Sixteen top chefs have signed a charter for sustainable fishing. Among them are Michael Vrijmoed, Filip Claeys (restaurant De Jonkman), Rudi Van Beylen (Hof ten Damme) and Flemish Foodies Kobe Desramaults, Jason Blanckaert and Olly Ceulenare, all of them strong advocates for simplicity, sustainability and locally grown products. They have all had it with imported, environmentally unfriendly fish and plan to serve only North Sea fish that was sustainably caught outside mating season at their restaurant tables. “We must learn to eat what the fisherman brings ashore, not expect him to catch what we want to eat and throw away the rest,” says two-star chef Filip Claeys, the driving force behind the North Sea Chef project.
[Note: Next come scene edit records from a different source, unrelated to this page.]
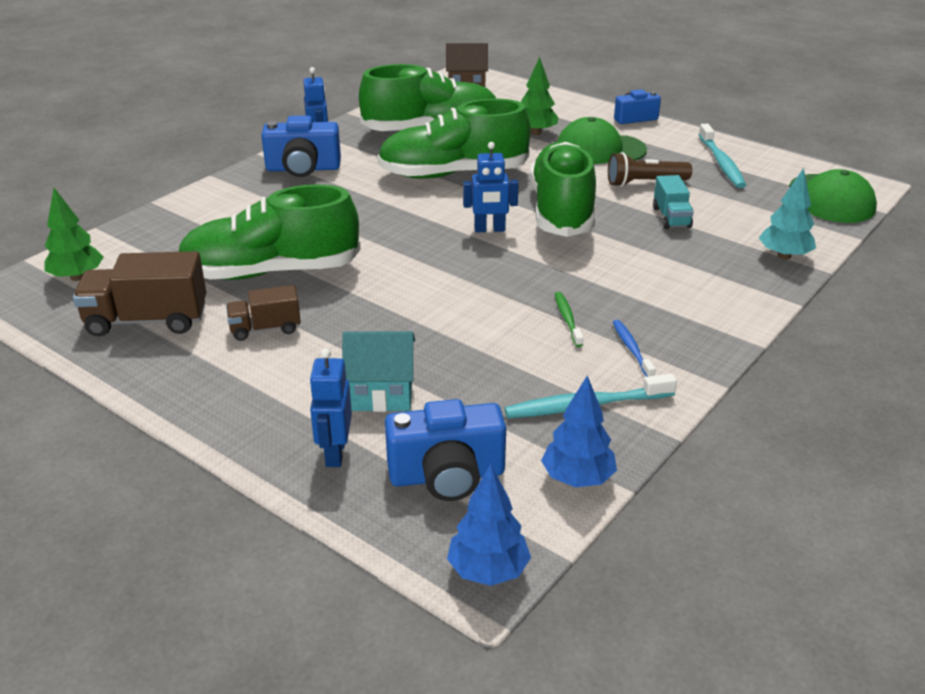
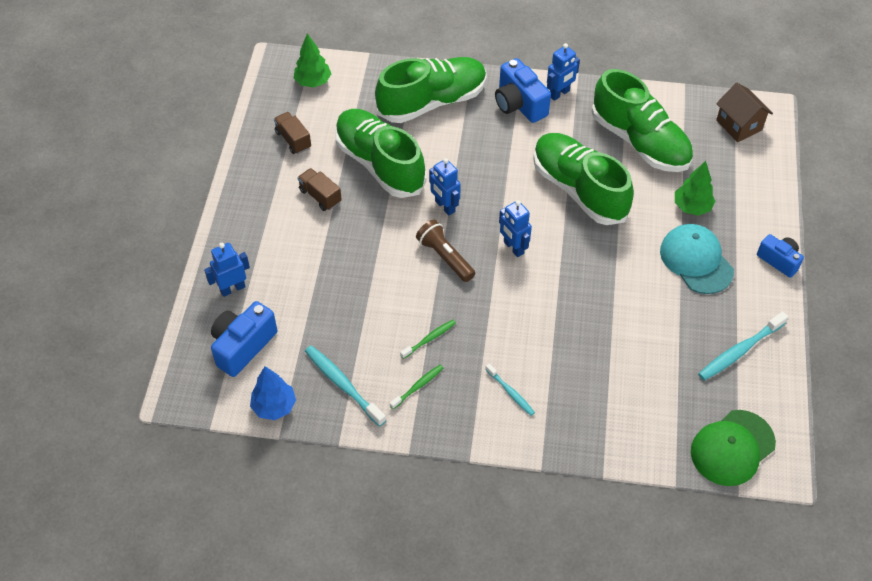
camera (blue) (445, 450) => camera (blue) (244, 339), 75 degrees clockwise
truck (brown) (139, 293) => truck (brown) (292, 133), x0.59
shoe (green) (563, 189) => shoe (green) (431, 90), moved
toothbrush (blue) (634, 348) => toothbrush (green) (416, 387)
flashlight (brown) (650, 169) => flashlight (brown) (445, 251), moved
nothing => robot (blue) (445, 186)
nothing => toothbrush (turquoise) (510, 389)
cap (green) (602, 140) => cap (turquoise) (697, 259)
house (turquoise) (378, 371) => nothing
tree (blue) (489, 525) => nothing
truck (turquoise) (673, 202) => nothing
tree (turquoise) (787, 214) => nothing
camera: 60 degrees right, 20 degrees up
Classic fish species like cod and salmon are under threat as a result of overfishing. “We plan to promote less familiar or more unpopular fish such as sepia and dog fish, to show our customers that they are tasty and teach them how to enjoy it.” According to Claeys, the problem lies also with demand, saying: “Once people see how tasty smelt is, they will buy it from the fishmonger and wholesale orders will hopefully follow. It may not be an easy exercise, but a mindshift is necessary.” People should also be made aware of the scourge of bycatches: fish that are simply thrown overboard after being caught up and dying in fishing nets because of their lack of commercial value. “The downside of too much choice,” says Claes. “Eating less familiar fish is essential. I wouldn’t like my children to be stuck with only farmed fish because there is no more fish in the sea.” So from now on, the chefs will feature bycatches like sprat and pout on their menus. The North Sea chefs, who will partner with Belgian fishermen, will enjoy support from Flemish minister-president and minister for fisheries Kris Peeters (CD&V), the European Fishery Fund and the Institute for Agriculture and Fisheries Research (ILVO). The question remains whether this noble endeavour will not be a lost cause as only 10% of all Belgian fishermen have committed to refrain from dumping dead bycatches into the sea. Even with lighter and large-mesh nets the road ahead is a long one. The WWF has warned of an exploding fisheries industry plagued by overfishing and the destructive methods of disrupting the seabed with drag nets.